Havre Daily News
The thoughts of the Montana State University-Northern Skylights basketball team are focused on two players today after a crash Monday sent 10 team members and coaches to a hospital.
The team was returning home after a tournament in Portland, Ore., this weekend when the van hit a section of snow and ice on Interstate 90 near Lookout Pass and overturned.
Six were treated and released. Two of the four players who were still hospitalized Monday were to be released from as early as today.
Two players suffered more serious injuries.
Junior Chelsie Searle, one of three players who was ejected in the crash, was transferred Monday to Harborview Medical Center in Seattle. She was listed in satisfactory condition today and a hospital spokeswoman said she was no longer in the intensive care unit.
Junior Ashlie Griffin remained in the intensive care unit of St. Patrick Hospital and Health Sciences Center in Missoula. A spokeswoman this morning said she is in fair condition.
Senior Jaci Heny, interviewed by telephone from her hospital room in Missoula, said she, Searle and Griffin were ejected from the van when it crashed. She said coach Chris Mouat, who was driving, later told her he had encountered a lot of slush on the road.
“It was really scary,” Heny said. After the crash, Heny, Griffin and Searle huddled together for warmth until help arrived about a half hour to 45 minutes later, she said. Some of the players who were not injured found blankets for them.
Heny said her back and neck are still sore, but she did not suffer any major injuries. The doctors are monitoring a piece of cartilage that was dislodged in her chest, but will likely not have to remove it, she said.
“We're just hoping everybody heals,” Heny said.
Griffin had surgery Monday to fuse two vertebrae, Heny said. She said she had not heard the outcome of the surgery.
Ashley Trulock said she was asleep when the van crashed. She woke upwedged between two rows of seats in the van. Her teammates helped prop her up a bit. Trulock said she remembers Mouat and several players checking on the four most seriously injured girls and asking them to stay calm and not to move. She also recalls snow falling into the van, which was on its side.
Trulock said she has a compression fracture in a vertebra and was told it would be a few weeks before she could resume normal movement.
As for basketball: “It's just a who knows subject,” she said. “It kind of gets brought up here and there, and it seems it's not really a big issue right now. It will eventually, probably, be an issue, but right now we're so worried about each other and getting healthy, especially for Grif and Chelsie.”
Northern athletic director Dave Gantt has suspended all night travel for teams since the crash.
The Montana Highway Patrol said the crash occurred about 1 a.m. Much of western Montana was under a winter storm warning Monday as an Alberta Clipper moved across the state, bringing rain, snow and strong winds.
‘‘The driver was not going at an excessive rate of speed. He was just, unfortunately, going too fast for the conditions,'' Highway Patrolman Steve Gaston said.
Everyone in the van received medical attention at the hospital in Superior, with four then transferred to Missoula.
Gaston said only three people in the van were wearing seat belts.
Gantt, who is in his first year as athletic director at Northern, said he has been reviewing travel policy for several months.
Travel this season was scheduled by coaches before Gantt became Northern's full-time athletic director this fall, Gantt said. The Skylights' schedule was set before Gantt or Mouat, a first-year coach, had any input, Gantt said.
Gantt said he plans to exercise more control. Some proposed new travel policies include hiring drivers, chartering buses and scheduling an extra night's stay to avoid night travel. For the time being, Gantt said, he'll require teams to stay an extra night when traveling rather than drive at night. He said he's talking with the administration about possible policies and costs.
“Philosophically, I do not like the idea of our coaches having to drive,” Gantt said. “Having been a coach for 20 years, once you're finished coaching you're as tired mentally as your players are physically.”
The wrestling team is the next team with scheduled travel. The wrestlers will be heading to Wyoming and then Colorado this week, Gantt said. He said he'll be meeting with the coaches to make sure the schedule does not include night driving.
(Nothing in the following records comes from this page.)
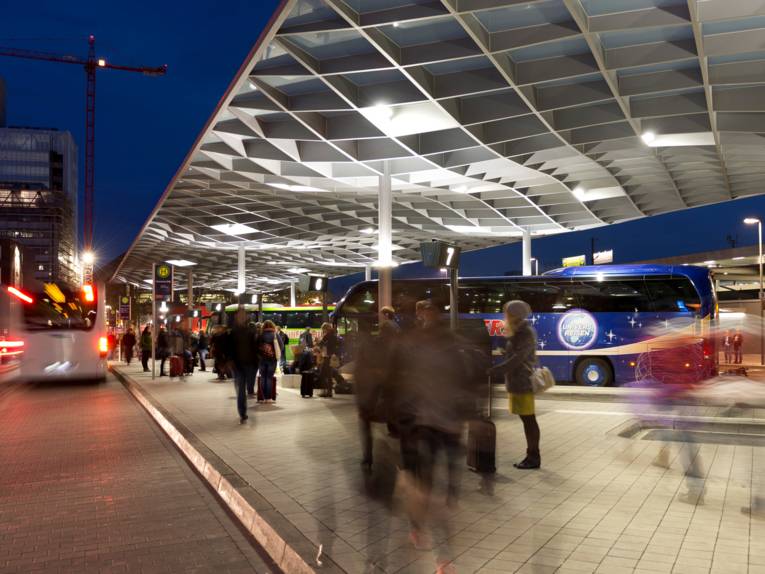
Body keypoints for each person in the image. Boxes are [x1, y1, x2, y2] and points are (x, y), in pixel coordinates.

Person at [388, 299, 471, 571]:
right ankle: (441, 555)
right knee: (428, 488)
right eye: (423, 314)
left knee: (442, 491)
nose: (427, 318)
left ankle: (438, 546)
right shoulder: (414, 346)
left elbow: (466, 381)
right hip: (426, 426)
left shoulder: (446, 345)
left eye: (431, 313)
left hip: (444, 425)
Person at [489, 300, 540, 469]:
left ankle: (533, 457)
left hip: (523, 382)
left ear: (515, 315)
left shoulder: (525, 332)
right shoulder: (517, 332)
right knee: (527, 420)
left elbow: (518, 359)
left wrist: (496, 369)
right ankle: (531, 456)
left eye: (508, 313)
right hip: (516, 382)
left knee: (529, 420)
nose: (506, 316)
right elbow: (516, 355)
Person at [230, 309, 258, 423]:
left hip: (250, 364)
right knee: (241, 389)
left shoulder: (251, 331)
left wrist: (257, 360)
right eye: (239, 315)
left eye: (243, 315)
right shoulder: (232, 332)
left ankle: (243, 409)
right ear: (236, 317)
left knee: (247, 387)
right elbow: (229, 348)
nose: (242, 317)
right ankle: (243, 412)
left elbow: (255, 346)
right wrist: (229, 361)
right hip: (238, 365)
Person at [317, 323, 345, 398]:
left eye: (323, 329)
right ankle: (329, 392)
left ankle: (325, 391)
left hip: (327, 357)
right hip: (331, 356)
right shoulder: (334, 335)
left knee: (323, 374)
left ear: (326, 329)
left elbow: (321, 343)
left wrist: (319, 341)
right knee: (329, 375)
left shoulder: (328, 335)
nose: (323, 331)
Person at [257, 320, 280, 402]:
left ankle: (263, 397)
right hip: (272, 360)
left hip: (262, 360)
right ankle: (268, 398)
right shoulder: (275, 335)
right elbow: (281, 346)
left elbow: (255, 347)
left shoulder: (260, 335)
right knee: (269, 378)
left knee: (263, 377)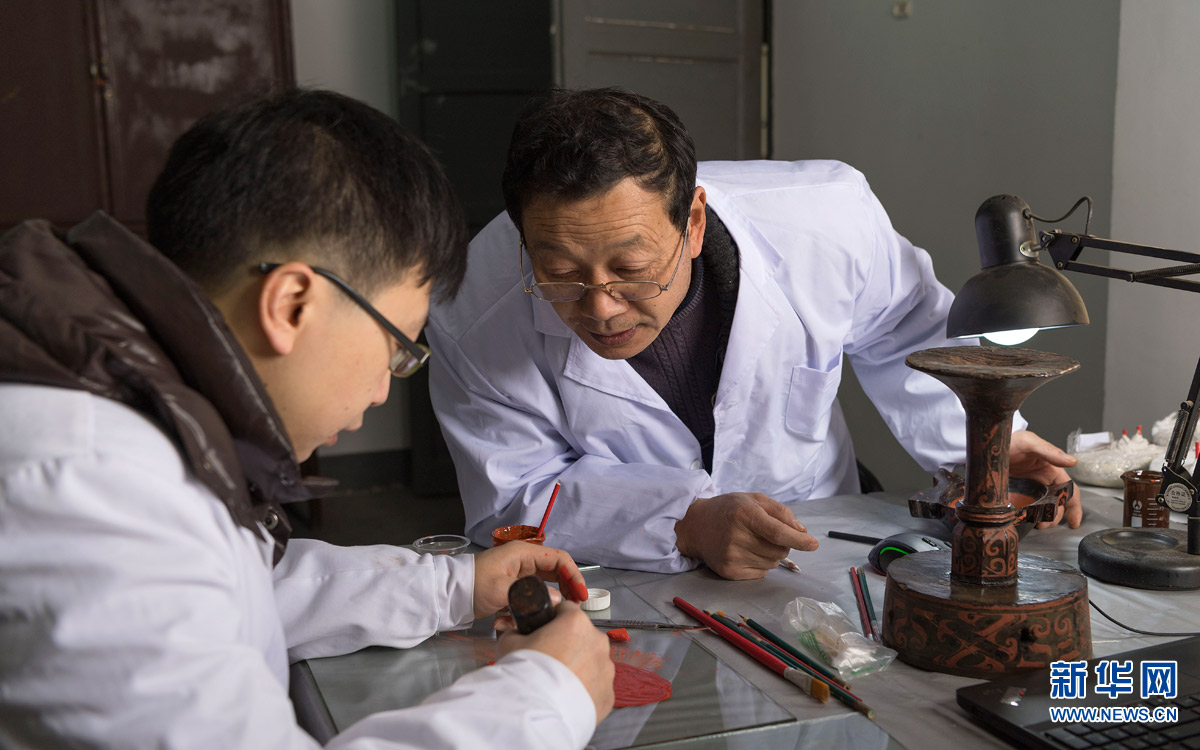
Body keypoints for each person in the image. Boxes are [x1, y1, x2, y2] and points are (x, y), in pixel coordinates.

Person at [0, 88, 613, 748]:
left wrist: (454, 586)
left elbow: (232, 592)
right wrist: (547, 694)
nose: (381, 392)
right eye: (396, 347)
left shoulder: (133, 420)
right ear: (291, 304)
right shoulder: (90, 488)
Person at [426, 87, 1083, 581]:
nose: (600, 307)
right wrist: (682, 522)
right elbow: (511, 493)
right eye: (562, 273)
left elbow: (908, 335)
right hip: (615, 570)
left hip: (815, 538)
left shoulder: (825, 222)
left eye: (630, 269)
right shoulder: (471, 304)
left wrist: (981, 450)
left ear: (692, 222)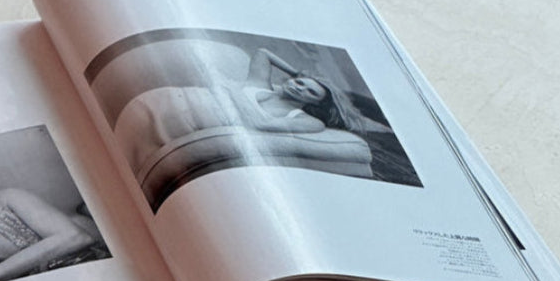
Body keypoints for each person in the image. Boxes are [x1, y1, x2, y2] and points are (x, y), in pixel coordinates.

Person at [113, 47, 385, 183]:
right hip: (165, 99)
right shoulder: (260, 83)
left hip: (179, 124)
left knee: (125, 161)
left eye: (309, 92)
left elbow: (258, 123)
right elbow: (262, 53)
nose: (299, 87)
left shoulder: (304, 120)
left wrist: (229, 93)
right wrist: (296, 74)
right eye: (301, 82)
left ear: (316, 105)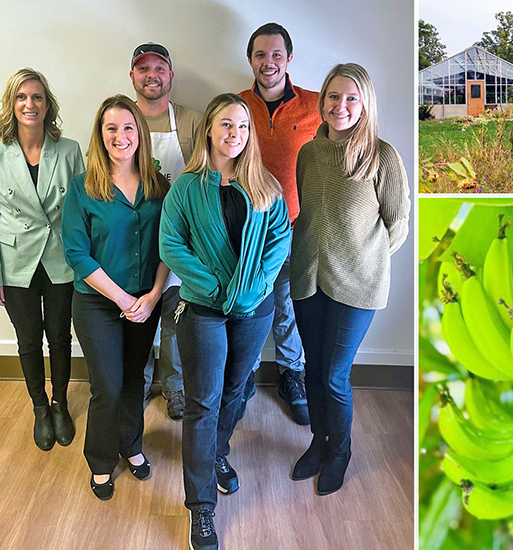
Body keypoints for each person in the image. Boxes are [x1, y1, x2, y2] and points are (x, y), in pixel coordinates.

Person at [160, 93, 291, 550]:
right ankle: (201, 511)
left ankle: (216, 453)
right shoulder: (187, 188)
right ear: (209, 131)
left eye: (242, 126)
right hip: (203, 307)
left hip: (255, 307)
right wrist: (216, 288)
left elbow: (279, 242)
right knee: (203, 402)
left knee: (238, 390)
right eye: (225, 125)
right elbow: (171, 245)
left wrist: (251, 292)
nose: (234, 134)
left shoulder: (265, 188)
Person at [290, 63, 409, 495]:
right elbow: (309, 212)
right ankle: (318, 443)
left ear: (366, 104)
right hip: (306, 279)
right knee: (312, 369)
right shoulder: (308, 153)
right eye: (333, 97)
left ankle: (340, 452)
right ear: (321, 102)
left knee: (335, 374)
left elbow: (397, 225)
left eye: (351, 98)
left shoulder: (383, 155)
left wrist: (365, 260)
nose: (341, 106)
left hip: (357, 287)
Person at [62, 95, 170, 501]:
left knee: (133, 382)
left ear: (140, 134)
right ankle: (101, 461)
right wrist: (125, 299)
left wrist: (155, 293)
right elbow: (76, 252)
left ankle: (132, 444)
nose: (121, 136)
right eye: (111, 128)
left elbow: (168, 245)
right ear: (100, 134)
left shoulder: (160, 186)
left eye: (128, 127)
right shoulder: (83, 186)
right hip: (98, 304)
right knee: (106, 386)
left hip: (147, 302)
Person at [0, 68, 83, 451]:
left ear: (47, 103)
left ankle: (61, 404)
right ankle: (39, 407)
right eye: (21, 97)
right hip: (14, 260)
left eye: (37, 97)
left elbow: (82, 210)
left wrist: (87, 265)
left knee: (59, 336)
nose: (29, 104)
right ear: (11, 103)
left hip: (60, 259)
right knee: (28, 340)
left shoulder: (68, 149)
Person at [237, 23, 321, 426]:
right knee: (248, 304)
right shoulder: (235, 106)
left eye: (275, 55)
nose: (267, 63)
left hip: (295, 227)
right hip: (244, 230)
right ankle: (245, 376)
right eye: (259, 55)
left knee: (287, 306)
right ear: (250, 59)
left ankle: (292, 375)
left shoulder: (317, 105)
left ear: (288, 58)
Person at [129, 42, 201, 420]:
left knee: (176, 319)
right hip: (135, 236)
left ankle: (175, 387)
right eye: (143, 69)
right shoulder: (123, 119)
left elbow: (205, 177)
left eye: (159, 68)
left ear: (171, 75)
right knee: (138, 315)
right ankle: (138, 383)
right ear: (132, 77)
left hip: (180, 237)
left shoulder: (190, 121)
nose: (151, 75)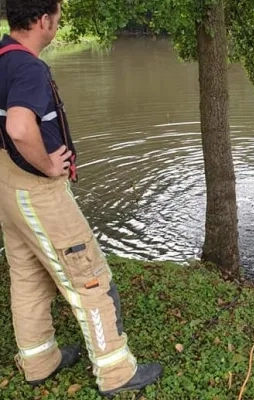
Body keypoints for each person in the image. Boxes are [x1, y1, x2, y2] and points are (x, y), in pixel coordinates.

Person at [0, 0, 162, 396]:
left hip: (7, 185)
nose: (57, 24)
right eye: (56, 17)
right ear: (43, 20)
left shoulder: (1, 57)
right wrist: (49, 166)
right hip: (37, 190)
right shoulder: (29, 68)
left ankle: (39, 360)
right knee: (88, 275)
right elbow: (21, 127)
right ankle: (116, 372)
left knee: (27, 275)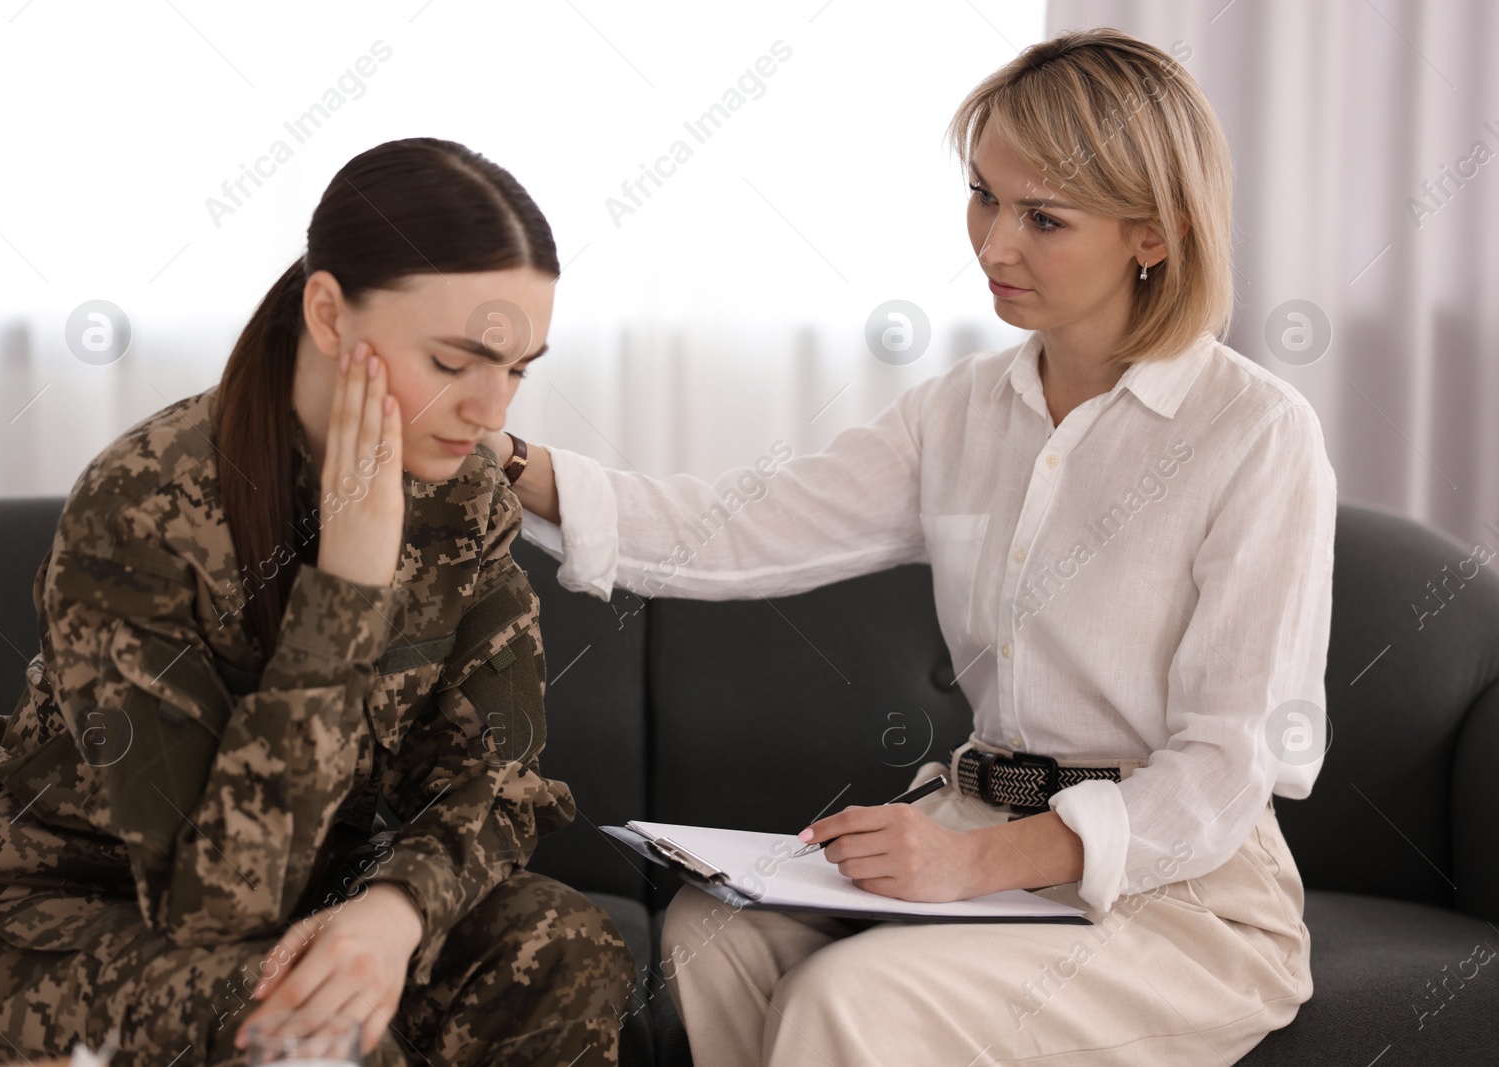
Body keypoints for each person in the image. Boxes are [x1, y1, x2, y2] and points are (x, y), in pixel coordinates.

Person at [487, 27, 1336, 1067]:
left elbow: (1225, 764)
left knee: (856, 999)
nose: (992, 244)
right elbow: (739, 529)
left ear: (1152, 234)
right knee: (713, 937)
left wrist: (965, 865)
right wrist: (501, 458)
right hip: (982, 837)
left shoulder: (1257, 433)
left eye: (1043, 218)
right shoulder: (960, 412)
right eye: (982, 195)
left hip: (1177, 902)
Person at [0, 138, 634, 1067]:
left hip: (310, 902)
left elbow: (498, 779)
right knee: (316, 1024)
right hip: (54, 923)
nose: (493, 411)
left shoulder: (464, 495)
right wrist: (348, 595)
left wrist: (393, 908)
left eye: (520, 367)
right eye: (456, 361)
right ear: (327, 313)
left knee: (564, 947)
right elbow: (216, 907)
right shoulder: (142, 504)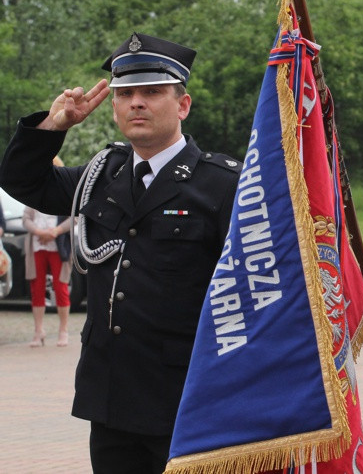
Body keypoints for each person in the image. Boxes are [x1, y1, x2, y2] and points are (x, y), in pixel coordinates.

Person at [0, 32, 241, 473]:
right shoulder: (100, 174)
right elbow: (22, 181)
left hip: (185, 398)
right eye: (125, 93)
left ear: (182, 105)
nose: (136, 103)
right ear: (113, 107)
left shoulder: (222, 185)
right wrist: (55, 126)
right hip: (110, 396)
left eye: (152, 92)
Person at [23, 157, 74, 347]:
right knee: (37, 288)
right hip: (37, 245)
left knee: (61, 288)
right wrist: (39, 232)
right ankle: (38, 330)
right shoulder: (34, 190)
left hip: (58, 246)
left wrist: (55, 231)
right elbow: (26, 218)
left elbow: (74, 217)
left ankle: (64, 330)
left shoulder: (64, 191)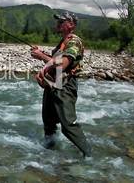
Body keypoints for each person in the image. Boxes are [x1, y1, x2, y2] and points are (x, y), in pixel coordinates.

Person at [30, 12, 92, 158]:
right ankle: (49, 152)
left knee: (68, 125)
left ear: (71, 25)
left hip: (65, 86)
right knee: (49, 121)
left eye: (62, 21)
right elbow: (54, 61)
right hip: (53, 84)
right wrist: (41, 55)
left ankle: (88, 156)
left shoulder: (74, 41)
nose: (58, 22)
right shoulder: (63, 42)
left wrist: (42, 57)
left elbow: (63, 64)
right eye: (58, 20)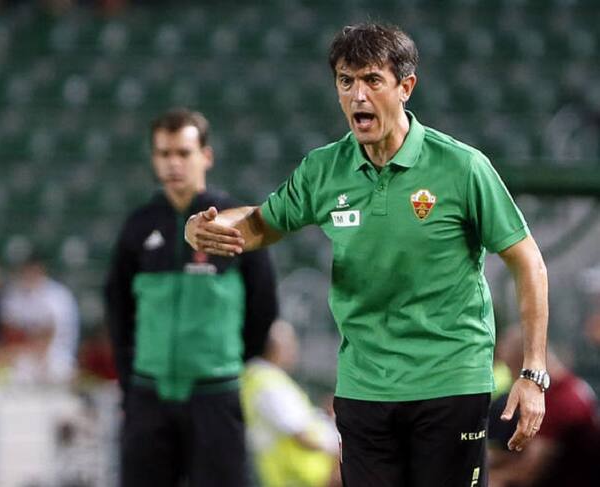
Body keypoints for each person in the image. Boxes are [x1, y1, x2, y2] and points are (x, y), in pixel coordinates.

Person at [185, 23, 549, 487]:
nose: (358, 95)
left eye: (372, 80)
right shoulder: (324, 169)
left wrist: (533, 373)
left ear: (406, 87)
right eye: (346, 81)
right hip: (364, 388)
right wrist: (206, 227)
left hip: (450, 384)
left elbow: (528, 261)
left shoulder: (462, 167)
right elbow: (261, 222)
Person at [104, 108, 278, 487]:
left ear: (206, 156)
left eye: (183, 153)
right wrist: (132, 381)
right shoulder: (138, 225)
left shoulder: (236, 223)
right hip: (149, 396)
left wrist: (229, 364)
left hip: (216, 396)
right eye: (164, 154)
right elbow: (118, 308)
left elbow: (264, 306)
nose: (173, 163)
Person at [488, 326, 600, 487]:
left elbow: (527, 474)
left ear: (524, 363)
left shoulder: (561, 401)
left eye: (511, 367)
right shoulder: (569, 387)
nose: (512, 378)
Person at [241, 319, 341, 487]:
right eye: (291, 342)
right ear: (275, 347)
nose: (295, 349)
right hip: (303, 476)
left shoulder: (260, 378)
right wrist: (337, 448)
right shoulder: (270, 384)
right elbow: (300, 434)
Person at [0, 253, 80, 384]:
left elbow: (50, 336)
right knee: (11, 373)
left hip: (56, 355)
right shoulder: (13, 295)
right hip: (23, 356)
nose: (29, 275)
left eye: (33, 270)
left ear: (41, 271)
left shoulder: (59, 297)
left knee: (59, 371)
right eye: (26, 271)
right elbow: (10, 334)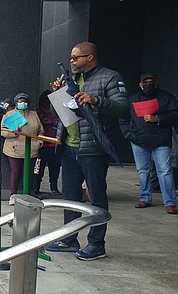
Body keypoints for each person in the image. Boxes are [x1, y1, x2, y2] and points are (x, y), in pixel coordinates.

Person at [46, 42, 129, 261]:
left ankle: (96, 244)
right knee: (70, 197)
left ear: (90, 57)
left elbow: (122, 107)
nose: (71, 61)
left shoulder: (109, 77)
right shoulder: (70, 80)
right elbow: (65, 112)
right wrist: (58, 93)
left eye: (76, 58)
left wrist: (96, 99)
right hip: (69, 146)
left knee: (97, 197)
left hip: (93, 148)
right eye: (71, 58)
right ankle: (69, 238)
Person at [119, 73, 178, 214]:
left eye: (151, 81)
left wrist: (157, 118)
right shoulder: (132, 100)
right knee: (142, 171)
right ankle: (145, 197)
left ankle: (170, 202)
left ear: (156, 83)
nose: (148, 84)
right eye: (145, 82)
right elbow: (124, 118)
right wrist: (128, 134)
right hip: (139, 140)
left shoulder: (167, 97)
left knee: (164, 171)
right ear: (140, 84)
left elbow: (175, 115)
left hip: (161, 140)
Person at [0, 93, 44, 205]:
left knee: (29, 173)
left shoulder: (34, 115)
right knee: (15, 172)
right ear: (16, 103)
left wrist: (39, 143)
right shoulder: (10, 114)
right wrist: (15, 132)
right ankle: (13, 194)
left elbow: (41, 132)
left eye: (24, 101)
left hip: (32, 149)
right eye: (20, 101)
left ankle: (28, 195)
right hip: (14, 149)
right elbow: (2, 131)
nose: (22, 103)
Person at [33, 90, 62, 195]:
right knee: (38, 169)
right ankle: (36, 187)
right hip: (41, 145)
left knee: (54, 168)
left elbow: (62, 122)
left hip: (54, 144)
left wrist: (51, 122)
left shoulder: (56, 111)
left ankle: (54, 187)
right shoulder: (37, 112)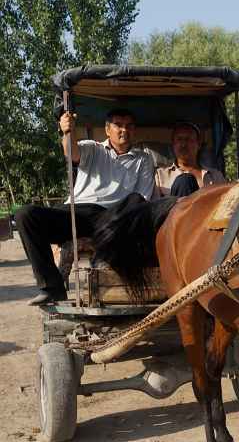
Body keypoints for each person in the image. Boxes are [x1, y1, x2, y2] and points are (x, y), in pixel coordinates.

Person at [16, 108, 155, 305]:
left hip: (112, 217)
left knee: (136, 201)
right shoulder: (93, 148)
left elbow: (143, 198)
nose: (124, 130)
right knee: (25, 215)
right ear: (107, 130)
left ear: (135, 130)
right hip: (77, 213)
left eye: (129, 126)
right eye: (118, 125)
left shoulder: (143, 159)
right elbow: (71, 152)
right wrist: (67, 132)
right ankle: (51, 287)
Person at [155, 122, 225, 198]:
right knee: (185, 181)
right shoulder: (160, 175)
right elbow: (155, 207)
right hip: (175, 209)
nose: (183, 144)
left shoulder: (215, 176)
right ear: (173, 144)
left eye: (188, 139)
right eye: (179, 139)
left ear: (198, 145)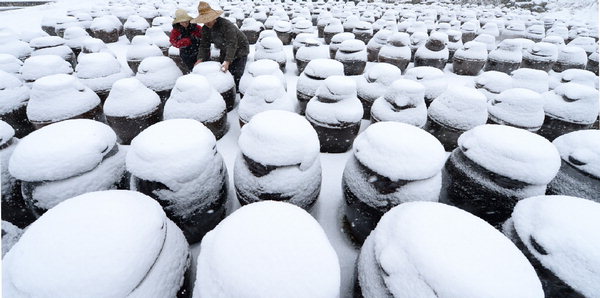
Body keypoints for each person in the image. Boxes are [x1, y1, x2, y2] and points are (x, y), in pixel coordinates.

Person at [192, 1, 249, 89]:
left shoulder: (226, 25)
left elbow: (232, 43)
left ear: (214, 17)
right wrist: (200, 59)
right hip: (224, 47)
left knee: (237, 72)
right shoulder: (205, 29)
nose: (206, 23)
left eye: (208, 19)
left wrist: (227, 61)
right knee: (223, 70)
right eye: (204, 20)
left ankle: (237, 89)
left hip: (240, 47)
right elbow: (204, 45)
The crash has forced the cancellation of Saturday's non-conference home game between the Skylights and rival University of Great Falls. Gantt said the decision to not play the game was never a question.
“Basketball is not a high priority right now,” he said. “Our primary focus has been and will continue to be the health and well-being of our student-athletes.
“We talked it over with the athletic director at Great Falls, and both parties agreed that the game should not be played at this time,” he added.
Gantt also noted that there was no talk of when or if the game might be rescheduled.
“That will be up to coach Mouat and coach Hatler to decide at a later date,” Gantt said.
Information from The Associated Press was used in this story.